(DOCUMENT EXCERPT)
Proposed Legislation Calls for More Grants, Fewer Loans

By Gia Kim

Both the House of Representatives and the Senate are considering bills which would change the Higher Education Act and alter several aspects of federal financial aid programs.

The most dramatic change outlined in the bills would be the elimination of banks from the Stafford Loan Program. By creating a Direct Loan Program, students would borrow money from the federal government instead of from banks.

According to James S. Miller, Harvard director of financial aid, the Direct Loan Program would save the federal government "a significant amount of money" that could be applied to grants.

Because Harvard is one of the few universities that currently lends money to undergraduates and graduates, the proposed bill would affect the University differently than most other colleges.

"Harvard is now acting like a bank, since it is lending money and collecting interest," said Thomas R. Wolanin, staff director of the House's Post-Secondary Education Panel. "If the bill is passed, they would continue to be an originator, but instead of using their own funds, they would be using federal funds."

(COLLECTED MATERIAL)
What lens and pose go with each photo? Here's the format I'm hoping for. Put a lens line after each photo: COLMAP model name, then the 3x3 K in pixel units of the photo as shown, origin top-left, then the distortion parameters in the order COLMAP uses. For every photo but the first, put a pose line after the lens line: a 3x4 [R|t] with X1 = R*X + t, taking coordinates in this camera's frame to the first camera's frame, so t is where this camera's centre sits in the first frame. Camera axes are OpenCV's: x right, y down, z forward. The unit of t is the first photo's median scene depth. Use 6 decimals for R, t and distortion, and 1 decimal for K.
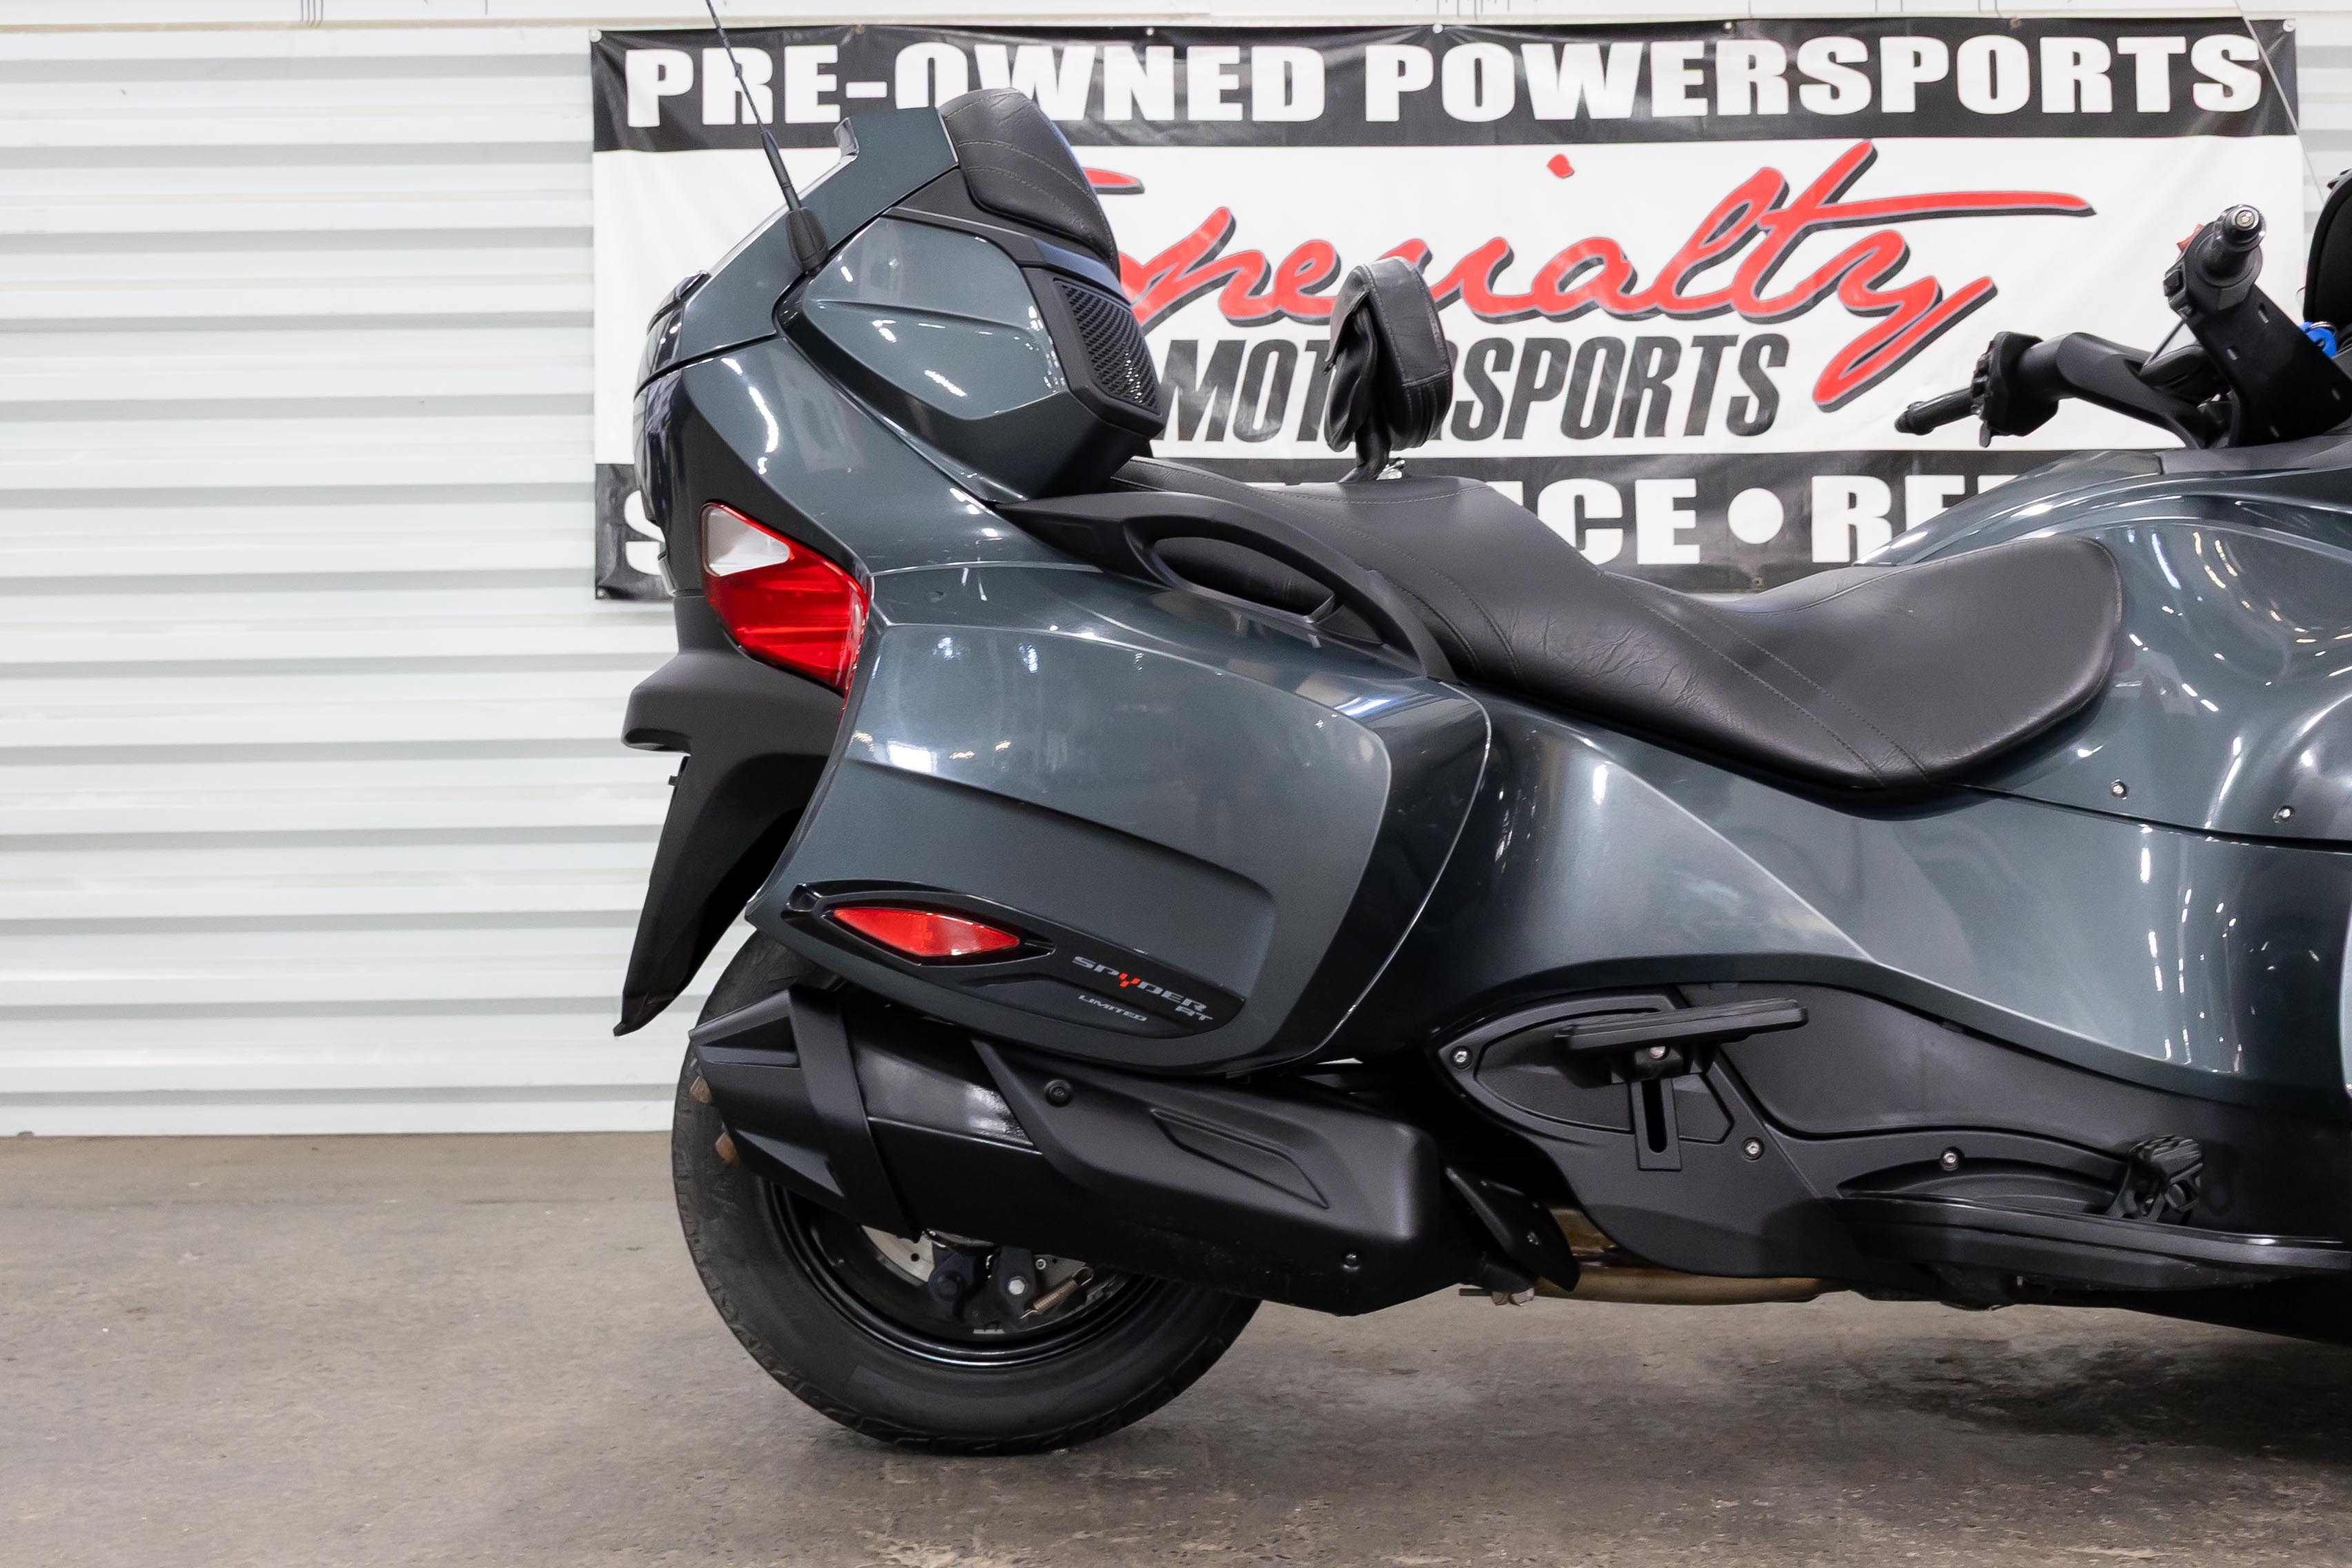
lens RADIAL K [[2570.3, 0, 1149.4], [0, 2570.3, 823.7], [0, 0, 1]] dist [0.002402, 0.000000]
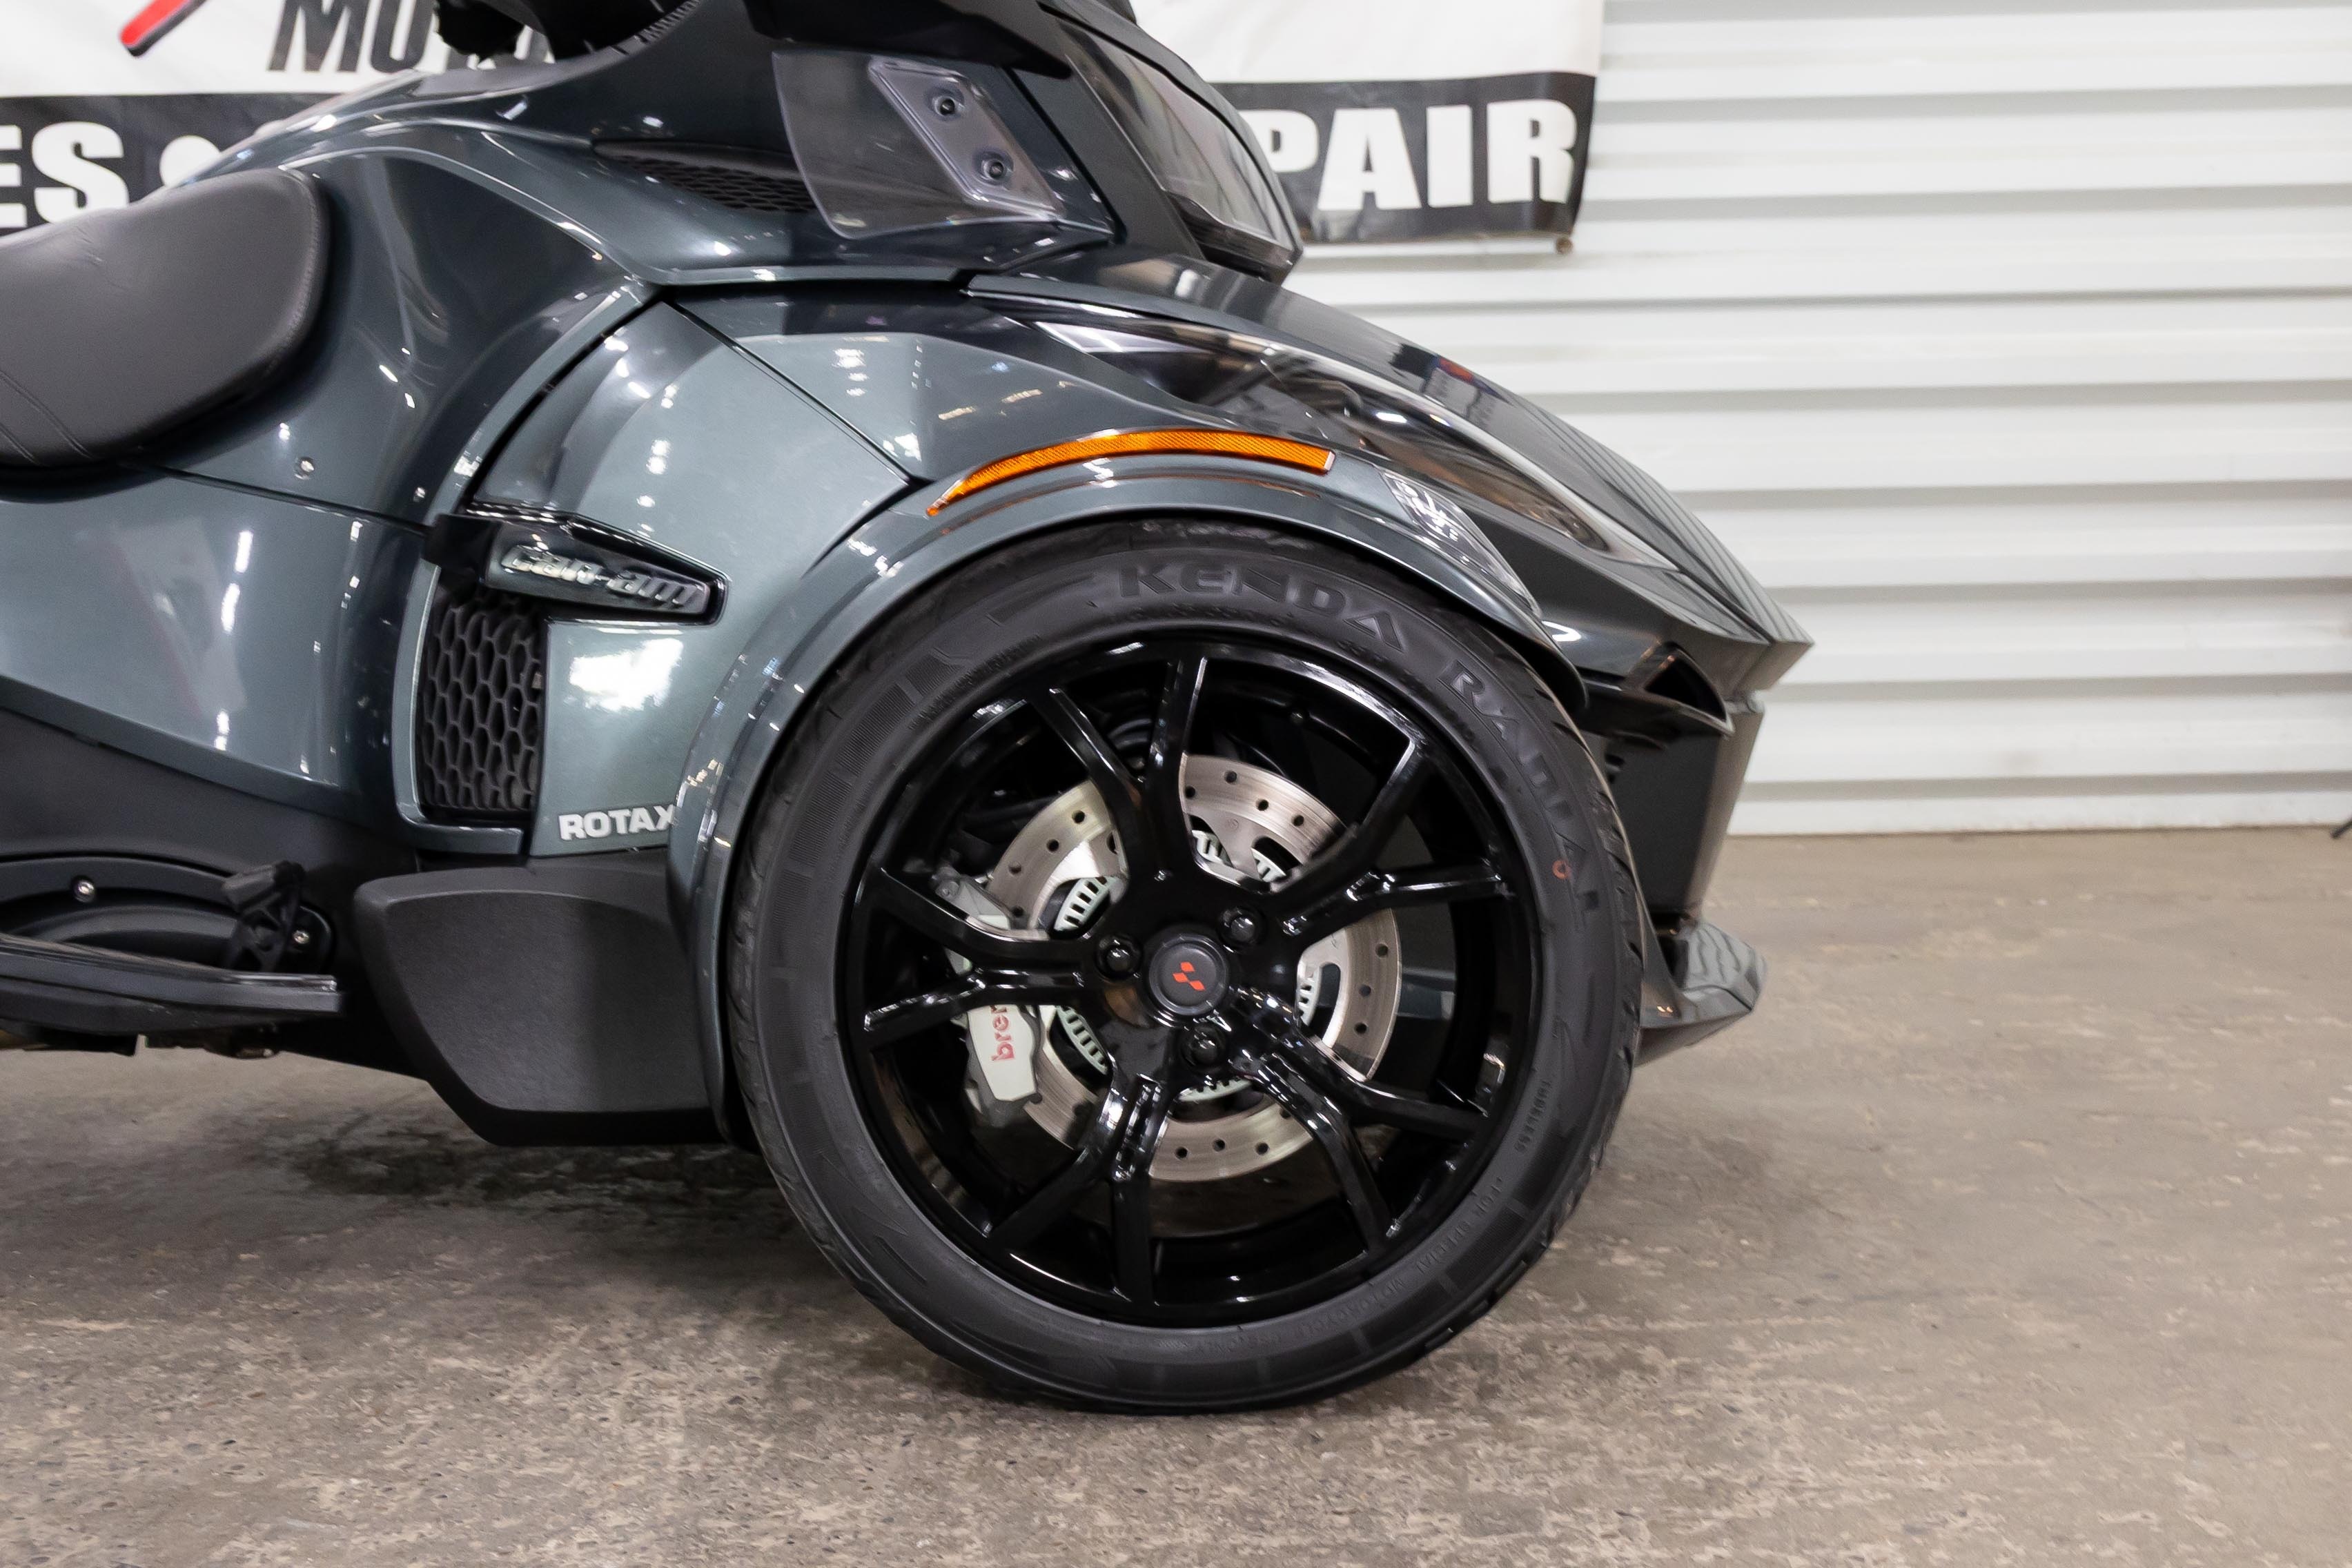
lens RADIAL K [[2890.5, 0, 1210.9], [0, 2890.5, 807.2], [0, 0, 1]] dist [0.010935, 0.000000]
pose [[0.999902, -0.006050, 0.012614, 0.689990], [0.004792, 0.995224, 0.097498, 0.007110], [-0.013143, -0.097428, 0.995156, 0.007265]]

(TASK TO COMPLETE) Copy from the student-aid legislation article above, starting at the words "Both the House" and stopping after "of from banks.".

(TASK OUTPUT)
Both the House of Representatives and the Senate are considering bills which would change the Higher Education Act and alter several aspects of federal financial aid programs.

The most dramatic change outlined in the bills would be the elimination of banks from the Stafford Loan Program. By creating a Direct Loan Program, students would borrow money from the federal government instead of from banks.